Uh! Ch’ero diventato ricco, ricco come il padrone. Che bellezza! Aver le scale dipinte e sette paja di scarpe! E sposare Mikela, la nipote del padrone. No, quella non la voglio. È una sciocca. Meglio la figlia di Francesco Rovedda, che è grassa come un porcellino.
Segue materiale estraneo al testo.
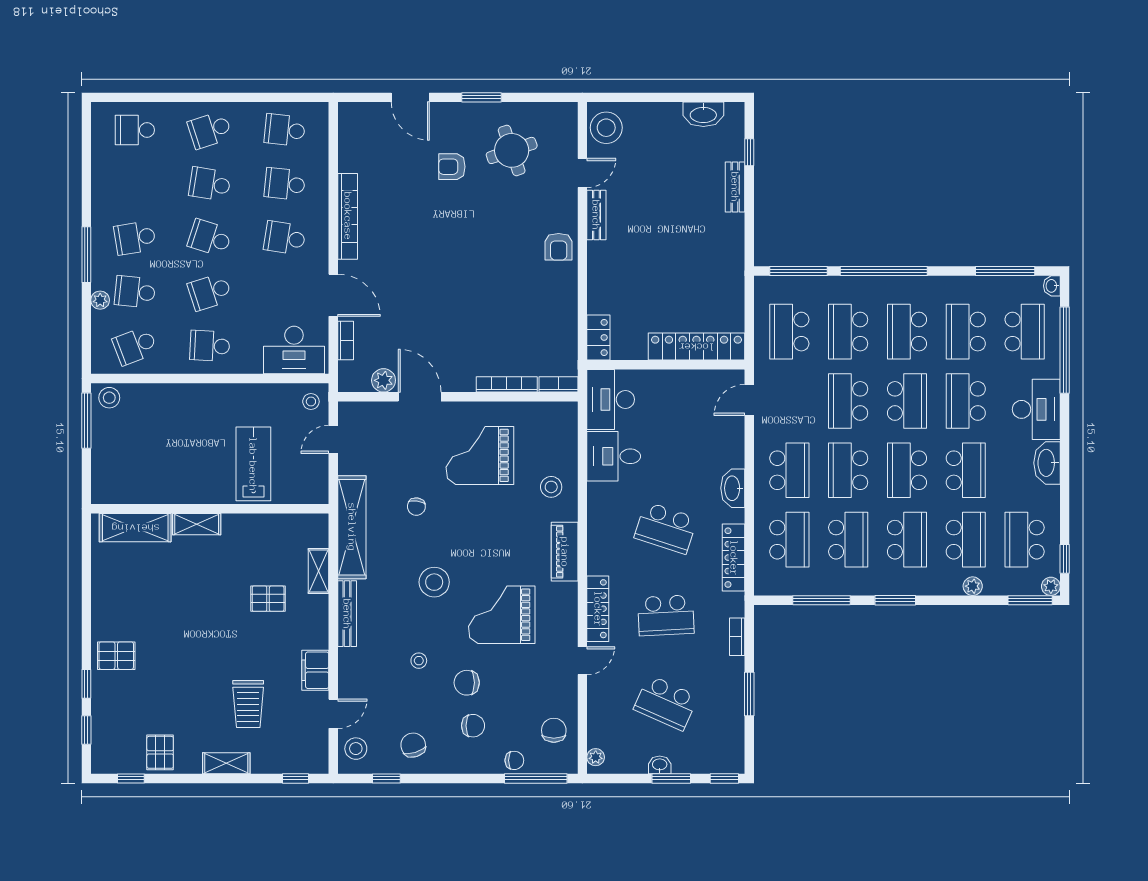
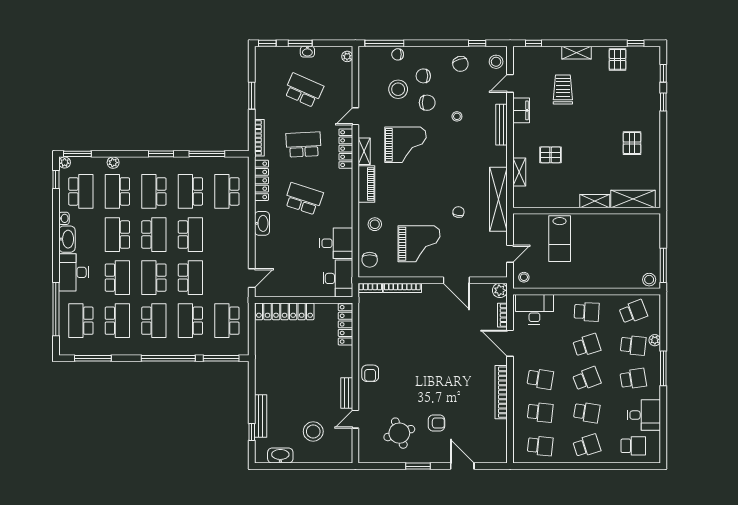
stool: (606, 128) -> (313, 431), moved
desk: (118, 180) -> (644, 415), added
bench: (735, 187) -> (261, 416), width x1.36
school desk: (210, 238) -> (587, 379), turned -39
armchair: (559, 247) -> (370, 373), turned 180
washbasin: (1052, 286) -> (64, 218), moved
school desk: (789, 332) -> (227, 321), turned 180
school desk: (848, 332) -> (190, 321), turned 180
locker: (598, 337) -> (345, 324), width x1.53
plant: (384, 380) -> (500, 290), moved
school desk: (789, 470) -> (227, 235), removed
stool: (434, 582) -> (398, 89), moved
shelving: (568, 604) -> (364, 151), added
bench: (347, 614) -> (501, 125), moved
bookcase: (737, 637) -> (259, 138), width x1.56
pallet: (116, 656) -> (632, 143), moved, turned 90
chair: (554, 730) -> (370, 260), moved

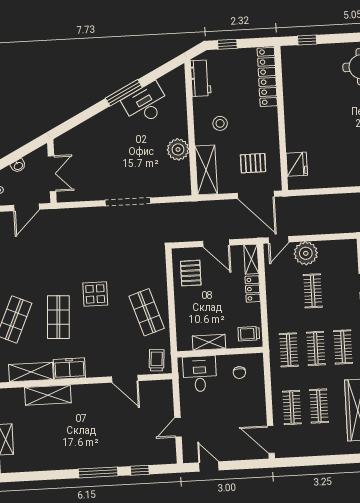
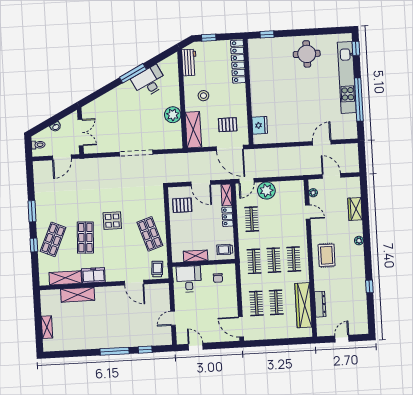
pallet: (191, 273) -> (182, 205), turned 90
clothes rail: (313, 291) -> (252, 219), moved

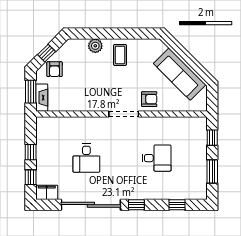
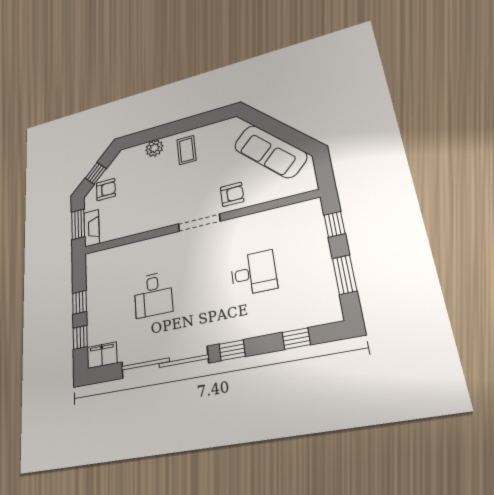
armchair: (54, 69) -> (106, 190), turned -90

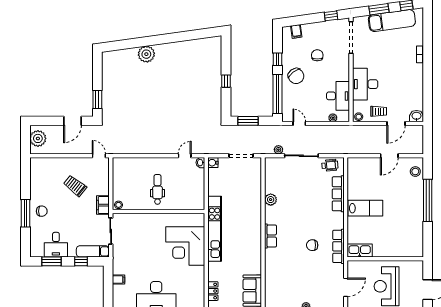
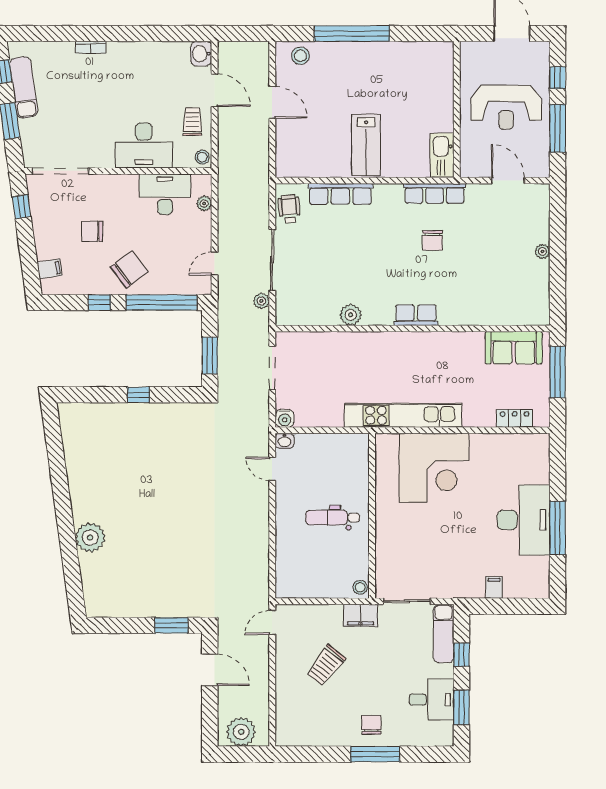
exam couch: (392, 21) -> (24, 87), width x0.73, depth x0.69
lab bench: (365, 208) -> (366, 145), turned 180

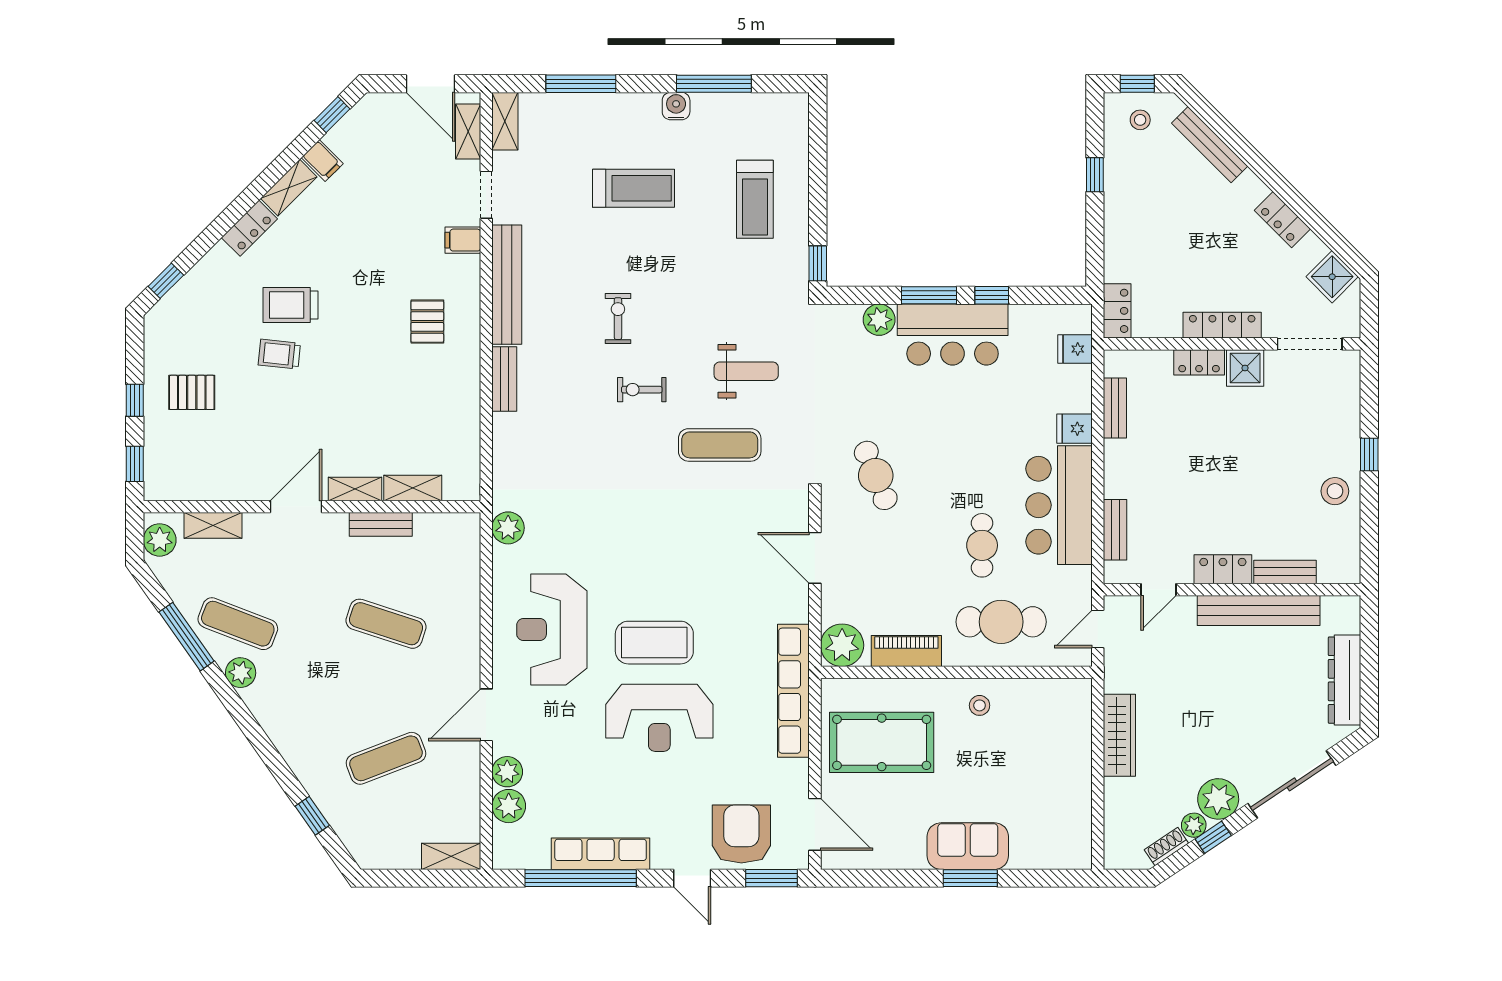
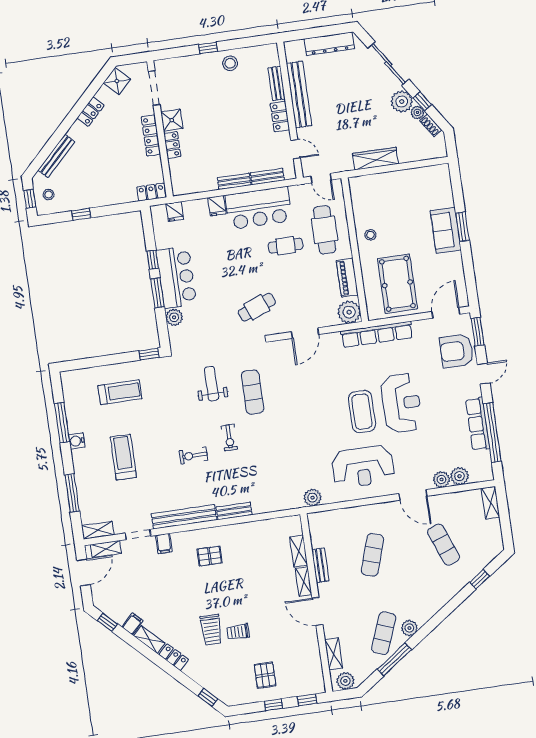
trolley: (279, 354) -> (238, 632), turned 84
bench: (1115, 408) -> (234, 181), moved

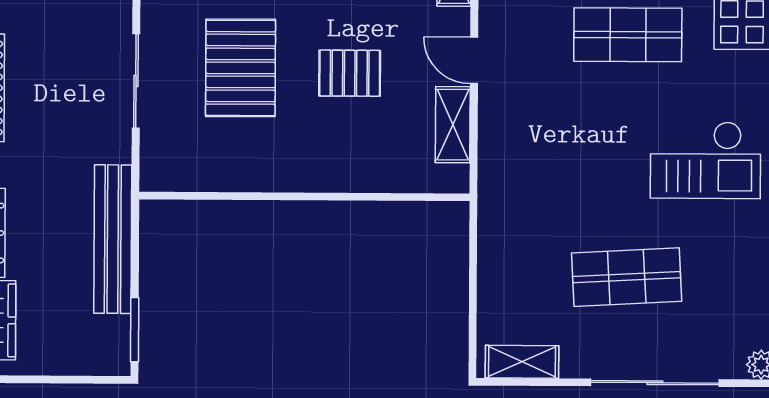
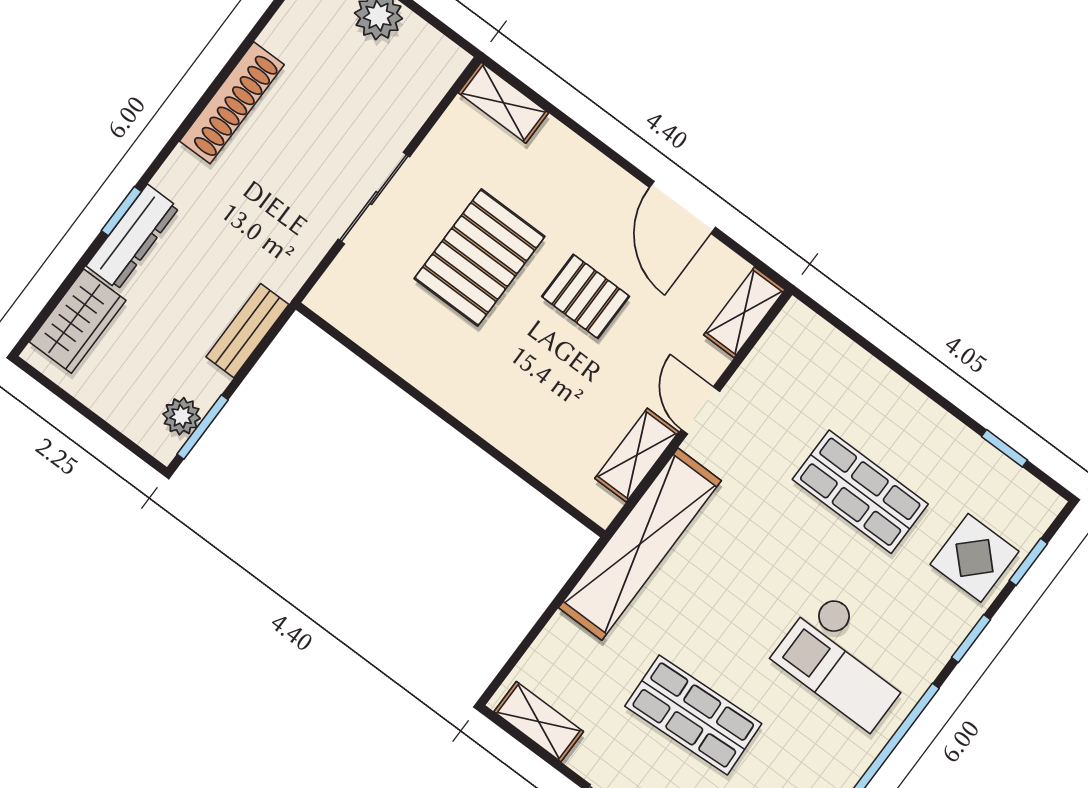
pallet: (350, 73) -> (586, 296), moved
shelving: (501, 185) -> (640, 544), added
bench: (113, 239) -> (247, 331), width x0.54, depth x0.82
plant: (114, 333) -> (182, 416), added

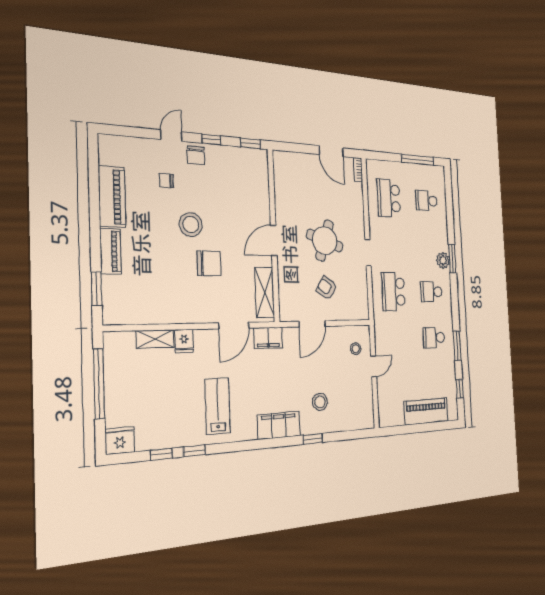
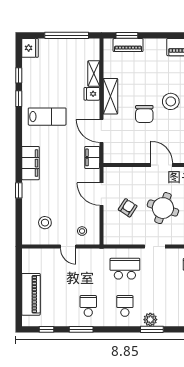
piano: (110, 251) -> (128, 45), moved
shelving: (265, 292) -> (110, 96), moved, turned 90
stool: (320, 402) -> (45, 223), moved

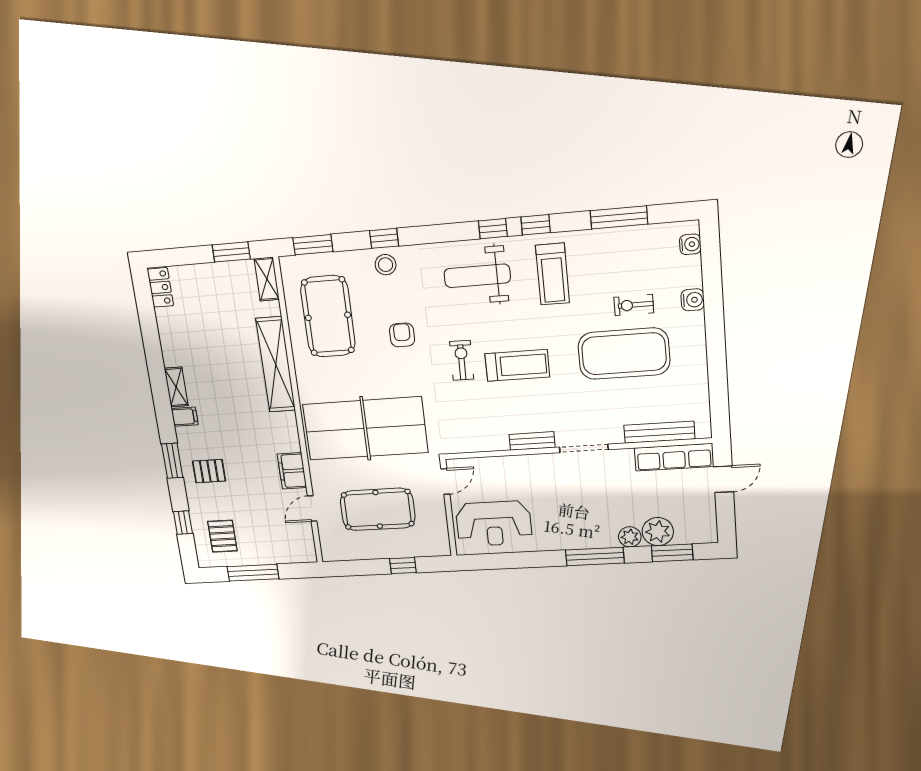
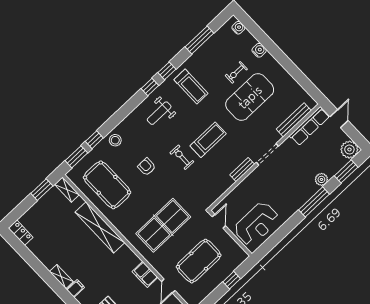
window: (384, 238) -> (94, 140), moved
weight bench: (477, 276) -> (159, 113), width x0.73, depth x0.75
table tennis table: (365, 428) -> (163, 225), width x0.73, depth x0.76
plant: (658, 532) -> (349, 150), moved

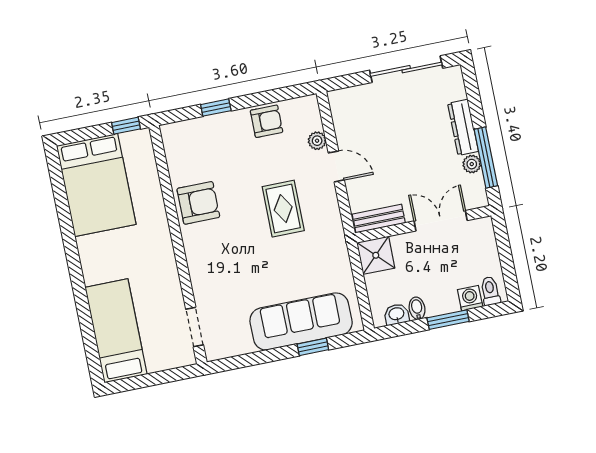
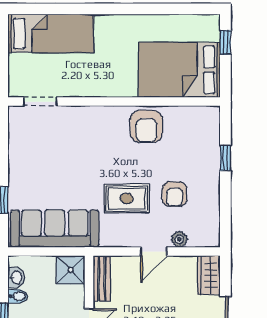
wardrobe: (350, 100) -> (209, 275), added
armchair: (267, 121) -> (175, 194), moved
window: (126, 126) -> (225, 42), moved
bed: (96, 185) -> (179, 70), moved
sofa: (301, 321) -> (55, 229), moved, turned -90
Mikela è più bella, ma è troppo magra.
Lustrando le unghie del cavallo, Fidele continuò a sognare, scegliendosi una sposa fra le più belle ragazze del villaggio; e tornava sempre col pensiero a Grazia, la figlia di Francesco Rovedda, ch’era rossa come lo scarlatto e robusta come una quercia secolare. Gli sembrava vero vero. Ma ad un tratto i vetri di una finestra, che cominciavano ad esser meno opachi e freddi, tintinnarono e vennero aperti.
La testa di don Evéno comparve, e Fidele si ritrovò davanti alla sua dura realtà.
— Ancora in faccende sei? Sbrigati, Coda di sorcio — disse il dottore dalla finestra.
Fidele fece una specie d’inchino, ma fra sè esclamò:
— Coda di sorcio, Coda di sorcio! E lui che cosa è? Coda di gatto?
E rise fra sè, cercando la bella gualdrappa di velluto nero ricamata.